▶ [How to complete this task]
Please list every line in the records that contains the word "Copa". Case counts, so match capitals and lowercase letters.

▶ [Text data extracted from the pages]
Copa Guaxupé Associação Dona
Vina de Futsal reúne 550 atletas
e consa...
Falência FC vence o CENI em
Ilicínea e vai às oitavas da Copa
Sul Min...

▶ [Reply to the task]
Copa Guaxupé Associação Dona
Ilicínea e vai às oitavas da Copa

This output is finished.